Yeah it’s like there’s no room in your head for yourself. The thoughts that bombard you on a daily basis feel completely overwhelming and it feels like there’s no mute button, no silence, no peace, no room for any independent thought.

Personally, I have tinnitus. It’s a constant ringing in my ear, and there physically is never silence in my life. At first, it felt suffocating. Like I wasn’t going to be able to be sane. There’s a unique type of despair when you encounter prolonged powerlessness. Where you can’t change the situation, and you’re stuck with it, but you literally HATE it. It’s like living with constant nails running down a chalkboard. There are moments when it feels like you’d rather die than continue in an existence where this thing continues unendingly.

That must be a bit like what a day in your head is. When you have this uncontrollable noise in your head, and you can’t do anything to change it, it can feel like you’re trapped, and when you’re trapped for long enough, it makes sense to feel desperate.

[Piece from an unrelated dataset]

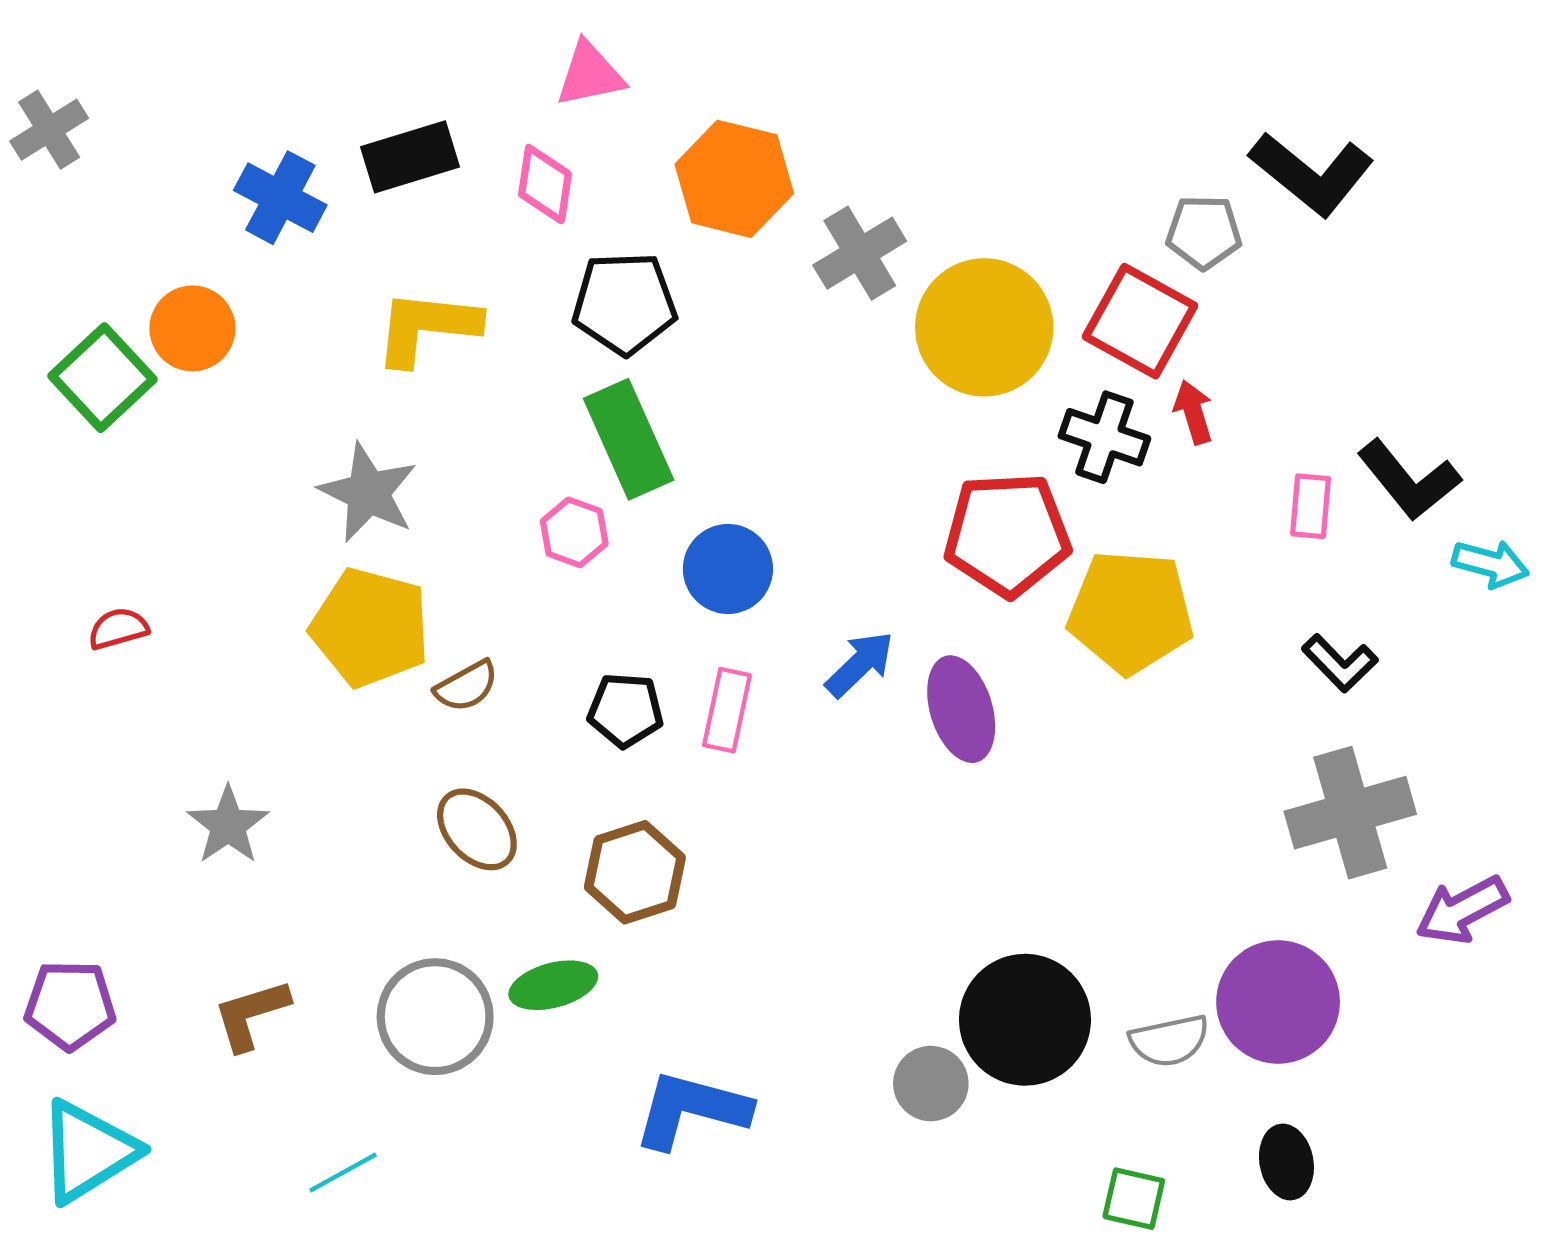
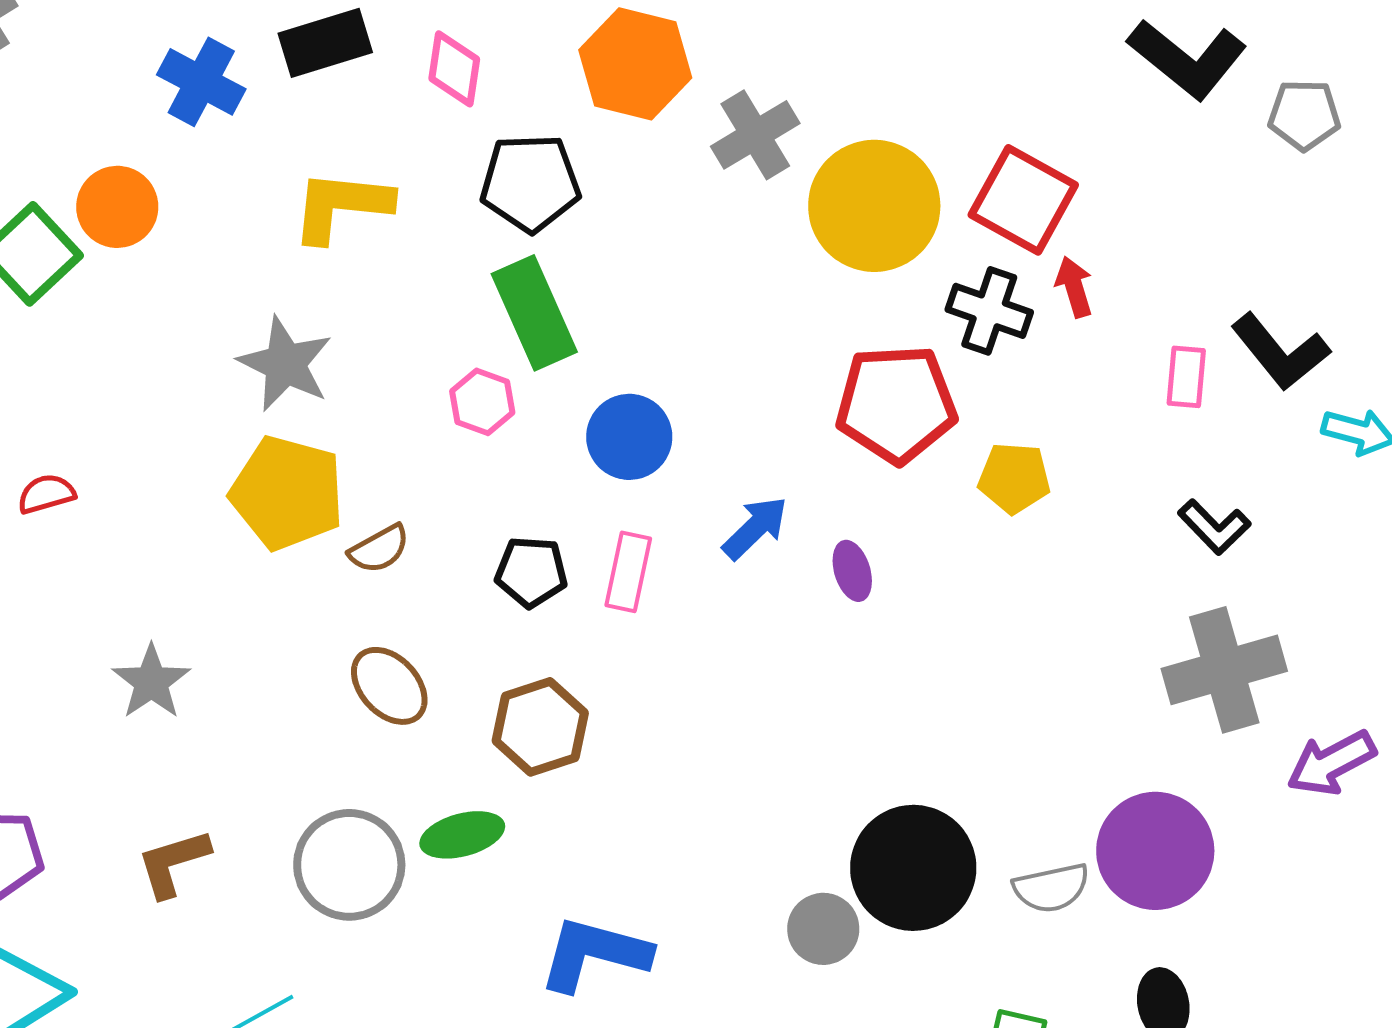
gray pentagon: (1204, 232) -> (1304, 115), moved
yellow pentagon: (1131, 612) -> (1014, 478), size x0.6
purple ellipse: (961, 709) -> (852, 571), size x0.6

It feels like you’re being run and overrun by these intrusive thoughts. It’s almost like you’re in the middle of a city, and every thought is like a zombie chasing you down. It’s just daily survival, trying to not be taken over. It’s exhausting, it’s terrifying, it’s all consuming, it’s really fucking hard to just be you.

When I’m in that hole of despair, one of the hardest things to do is to come to a place of acceptance. Because it feels like you’re surrendering the possibility of a better life and you’re choosing to let it die. Raging against your own circumstances feels like the only way to keep that hope alive. But what’s interesting in my life, is that when I surrendered to the circumstance and stopped trying to change it, there was something in me that relaxed. And I stopped experiencing this constant tension between a life I wish I could have and a life I actually do have. That internal peace changed the way that I experienced myself and my daily life.

One of the things I know to be true about you when you face this constant battle of survival is that you’ve gotta be cunning to find a way through all of that stress. You are intelligent, you are capable, you are strong, and managing all of that weight at the same time and still standing on your own two feet - you’re incredible. I’m thankful that you opened up here and trusted us with what you’re facing.